Ein solcher Zustand ist dann nicht weiter schlimm, wenn alles zum Besten bestellt ist. Das gilt aber für die gegenwärtige westliche Medizin nur bedingt. Sie befindet sich seit einiger Zeit in einer Krise, mindestens in einer Finanzierungskrise, einer Finanzierungskrise, hinter welcher sich aber – dies meine Hypothese – eine Grundlagenkrise verbirgt. Und ein Teil ebendieser Grundlagenkrise könnte durchaus darin bestehen, dass die Medizin, genauer: die Ärzte nicht wissen, welches Bild sie vom eigentlichen Gegenstand ihres Tuns, dem Menschen machen sollen.

Immerhin: In der ersten Hälfte des 20. Jahrhunderts hat es grossangelegte Versuche gegeben, Menschenbilder zu entwerfen, die unserem Bedürfnis nach gedanklicher Kohärenz und wissenschaftlicher Abstützung gerecht werden. In diesem Zug hat Ernst Cassirer die einprägsame Formel vom Menschen als animal symbolicum geprägt.
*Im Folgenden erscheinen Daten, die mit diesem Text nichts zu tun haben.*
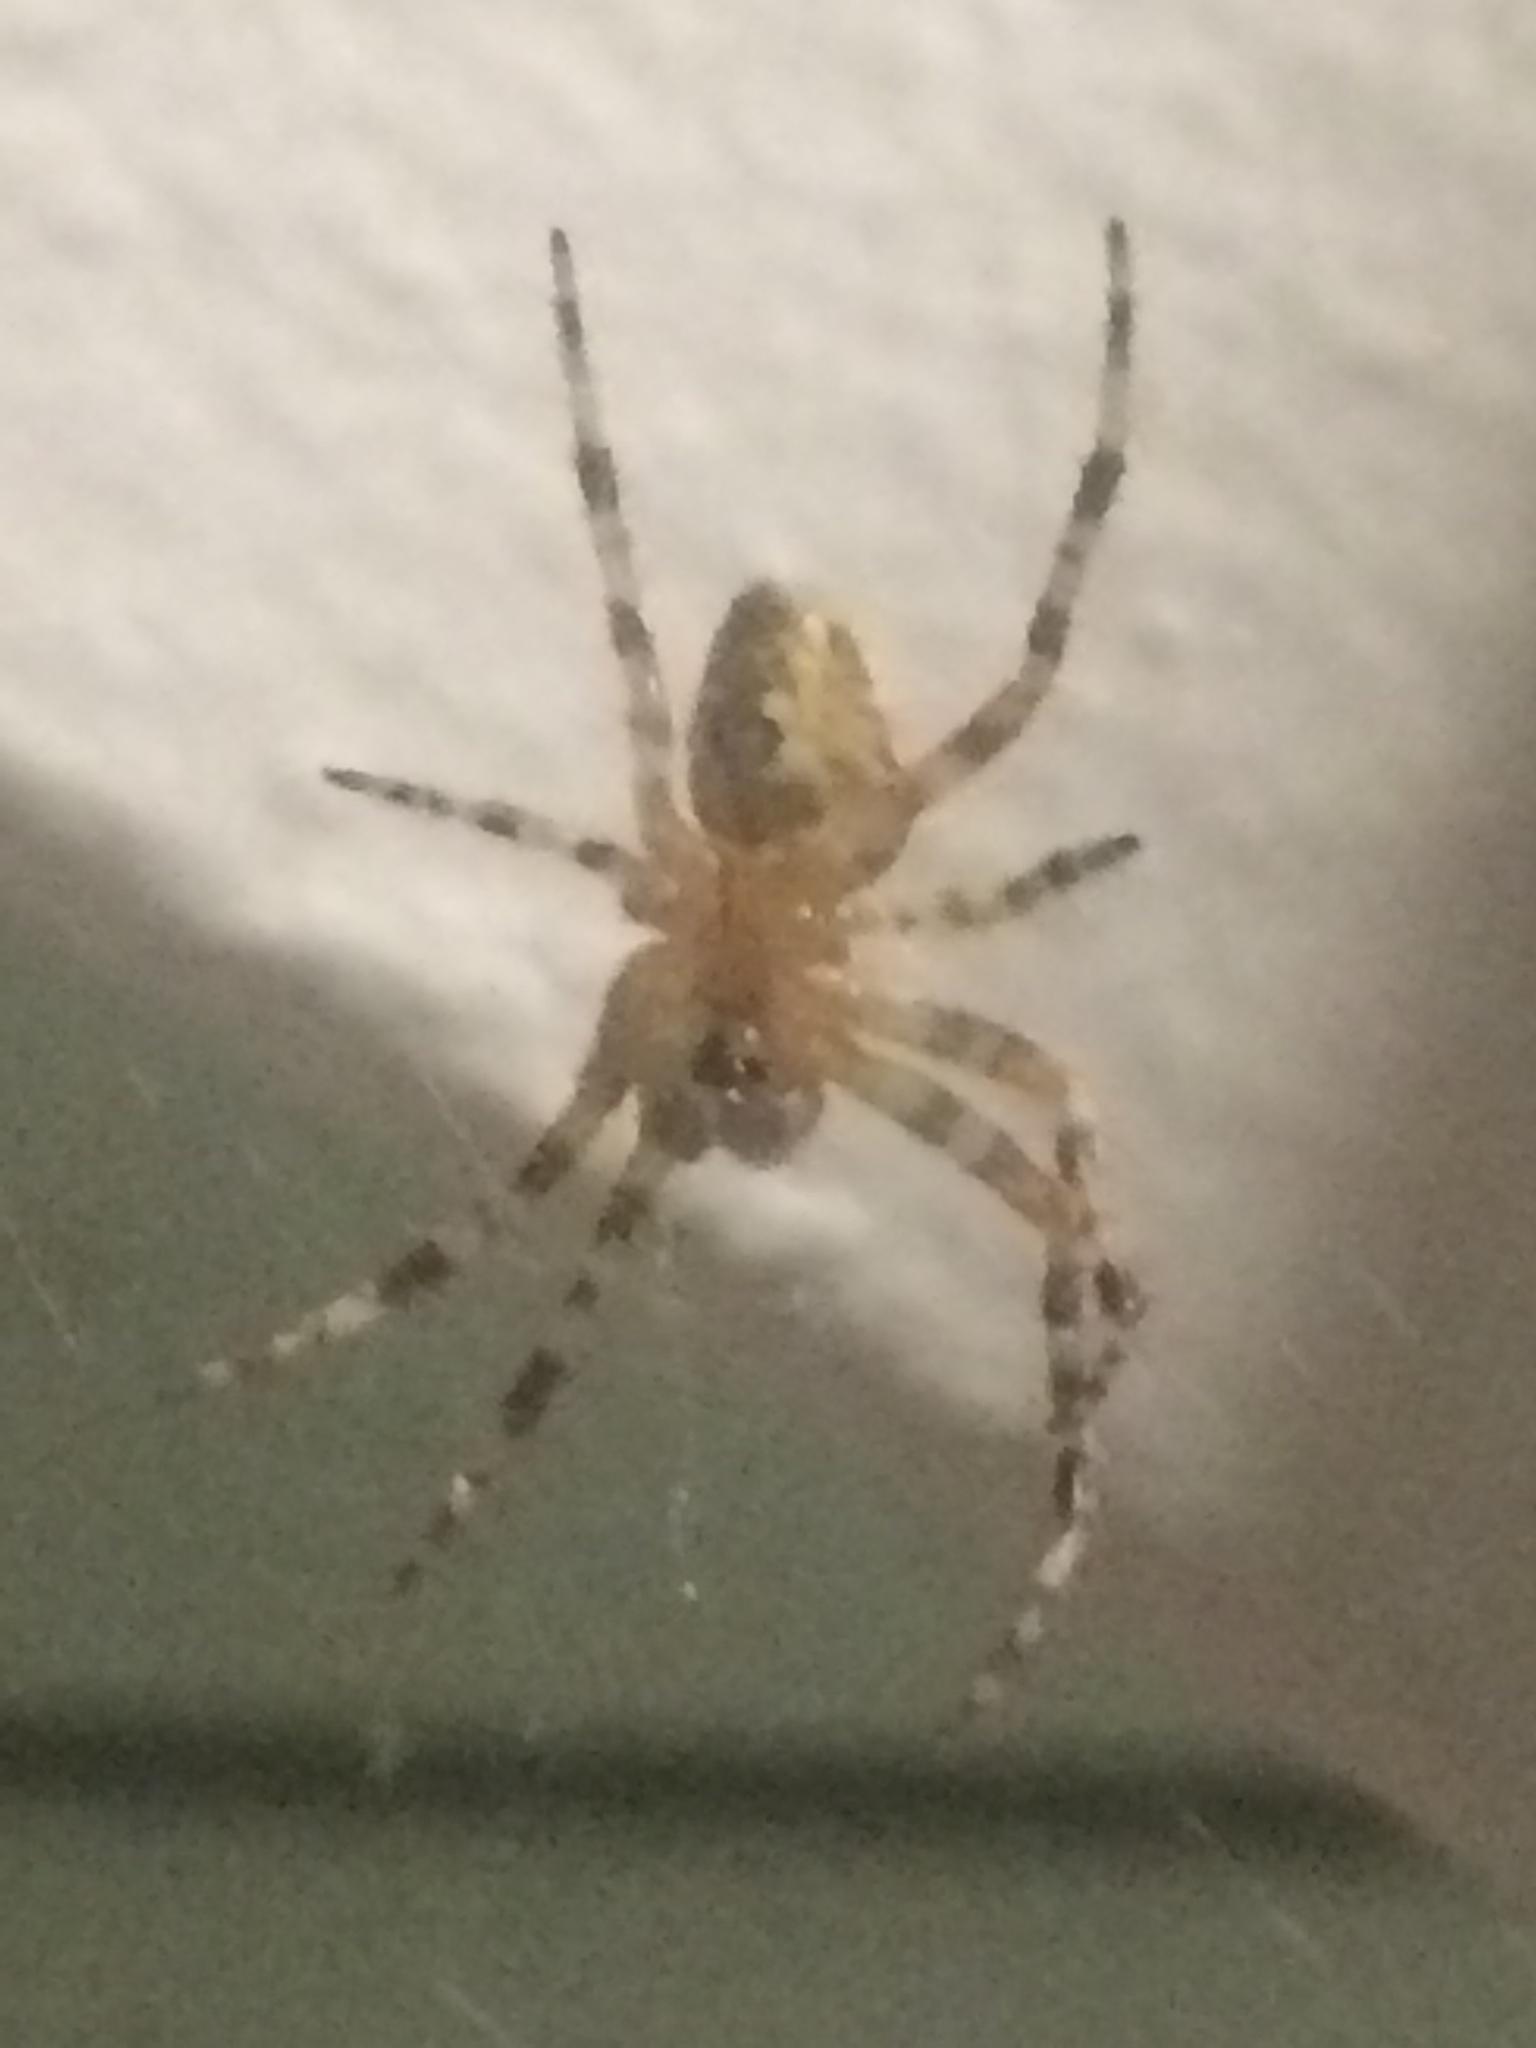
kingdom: Animalia
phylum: Arthropoda
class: Arachnida
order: Araneae
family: Araneidae
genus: Araneus
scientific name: Araneus diadematus
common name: Cross orbweaver
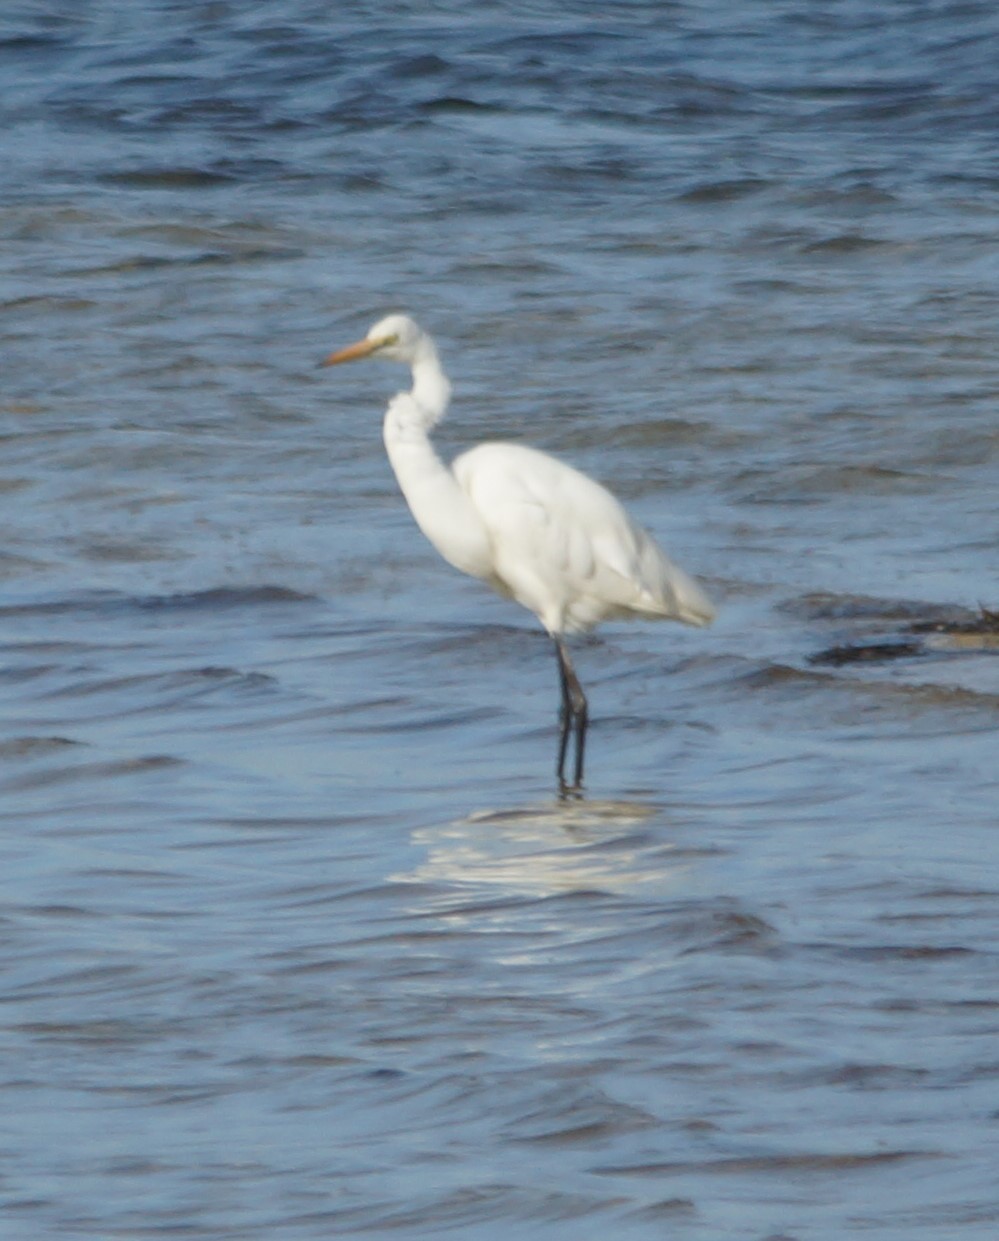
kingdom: Animalia
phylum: Chordata
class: Aves
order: Pelecaniformes
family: Ardeidae
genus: Ardea
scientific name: Ardea alba
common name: Great egret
Wenn es sich unterdessen auch wissenschaftlich nachweisen lässt, dass auch nicht-menschliche Tiere Symbole gebrauchen, so lässt sich im Anschluss an Cassirer doch bestätigen, dass der Mensch ein Tier ist, welches sich durch eine einzigartige Virtuosität im Umgang mit Zeichen auszeichnet.Helmut Plessner weist etwas später auf das wichtigste dieser Zeichen, das Wörtchen „ich“ hin. Mit der Rückbezüglichkeit, welche dieses kleine Wort (oder Symbol) schafft, wird es neu möglich, dass sich der Mensch zu einem Gegenstand, einem Objekt machen, d.h. sich selber zum Objekt macht. Wie entscheidend wichtig die Möglichkeit, sich mittels von Sprachzeichen selber zum Objekt zu machen, für die Entwicklung des spezifisch Menschlichen, d.h. der Entwicklung der Kultur ist, haben Autoren wie Cassirer und Plessner genau herausgearbeitet. Jetzt nur so viel: Es sind heute philosophische Anthropologien vorhanden, welche der westliche Medizin ein Menschenbild zur Verfügung stellen können, mit dem sich arbeiten und auf dem sich aufbauen lässt. Aber – das ist eine wichtige Erkenntnis, welche ich in der Arbeitsgruppe gewonnen habe. Eine philosophische Anthropologie reicht für die Medizin nicht. Es braucht mehr, es braucht eine eigene medizinische Anthropologie. Wie eine solche in Grundzügen aussehen kann, werden wir noch zu diskutieren haben.